You are viewing a plain text version of this content. The canonical link for it is here.
Posted to commits@arrow.apache.org by tu...@apache.org on 2022/04/21 05:49:10 UTC
[arrow-datafusion] branch master updated: Remove Parquet Empty Projection Workaround (#2289)

This is an automated email from the ASF dual-hosted git repository.

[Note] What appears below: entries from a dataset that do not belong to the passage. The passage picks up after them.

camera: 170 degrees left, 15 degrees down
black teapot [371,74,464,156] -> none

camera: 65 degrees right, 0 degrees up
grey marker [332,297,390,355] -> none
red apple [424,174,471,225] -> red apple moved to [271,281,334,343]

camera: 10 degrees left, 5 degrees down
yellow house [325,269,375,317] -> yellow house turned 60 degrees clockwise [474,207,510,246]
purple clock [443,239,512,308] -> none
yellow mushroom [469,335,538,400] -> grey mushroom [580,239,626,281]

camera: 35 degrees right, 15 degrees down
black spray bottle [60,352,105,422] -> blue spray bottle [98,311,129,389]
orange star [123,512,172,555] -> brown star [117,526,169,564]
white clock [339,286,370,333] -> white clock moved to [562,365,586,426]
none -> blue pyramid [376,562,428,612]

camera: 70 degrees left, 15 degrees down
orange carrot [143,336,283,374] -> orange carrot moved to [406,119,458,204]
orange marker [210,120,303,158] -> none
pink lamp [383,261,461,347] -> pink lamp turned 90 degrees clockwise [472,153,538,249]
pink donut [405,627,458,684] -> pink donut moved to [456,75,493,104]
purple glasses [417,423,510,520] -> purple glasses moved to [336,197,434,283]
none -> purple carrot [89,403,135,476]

tustvold pushed a commit to branch master
in repository https://gitbox.apache.org/repos/asf/arrow-datafusion.git


The following commit(s) were added to refs/heads/master by this push:
     new 110f350db Remove Parquet Empty Projection Workaround (#2289)
110f350db is described below

commit 110f350db84c5b68e5382d022a56d53e59e4e821
Author: Raphael Taylor-Davies <17...@users.noreply.github.com>
AuthorDate: Thu Apr 21 06:49:05 2022 +0100

    Remove Parquet Empty Projection Workaround (#2289)
    
    * Remove workaround for https://github.com/apache/arrow-rs/issues/1537
    
    * Handle batches with no columns in SchemaAdapter
---
 .../core/src/physical_plan/file_format/mod.rs      | 41 +++----------
 .../core/src/physical_plan/file_format/parquet.rs  | 70 +++++-----------------
 2 files changed, 25 insertions(+), 86 deletions(-)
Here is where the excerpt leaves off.